Drs. Chung-won Lee and Jennifer Kahende of the US Centres for Disease Control and Prevention looked at multiple factors associated with successful smoking cessation using data from the 2000 US National Health Interview Survey.
The study included 772 successful quitters, defined as smokers who quit for 7 to 24 months and had not relapsed, and 3 218 current smokers who tried to quit in the past 12 months but failed.
Lee and Kahende report in the latest issue of the American Journal of Public Health that the successful quitters were much more likely than the unsuccessful quitters to have a rule against smoking in their home.
10 times as likely
"People who had a smoke-free home were 10 times as likely to be successful quitters as those who lived in a home where smoking took place," they report.

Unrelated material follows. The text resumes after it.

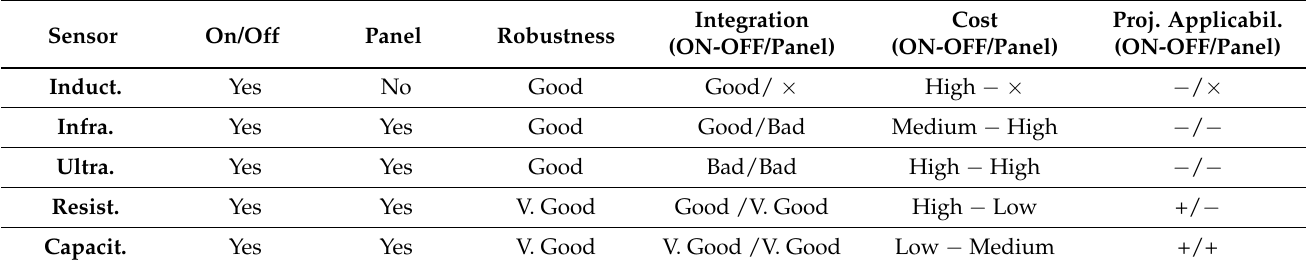
Table 1. Summary of the characteristics of the different technologies covered and investigated under the context of project SmartPlastic .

Successful quitters were also less likely to have switched to "light" cigarettes for health reasons, more likely to be 35 years of age or older, married or living with a partner, and to have a college degree.
These findings, the researchers say, point to the need for a "holistic" approach to smoking cessation - one that includes smokers' family members, friends and colleagues in implementing smoke-free policies that support cessation."
The findings also confirm that workplace no-smoking policies do help those who intend to quit succeed. Having a no-smoking policy at work doubled the likelihood of successful cessation, Lee and Kahende found.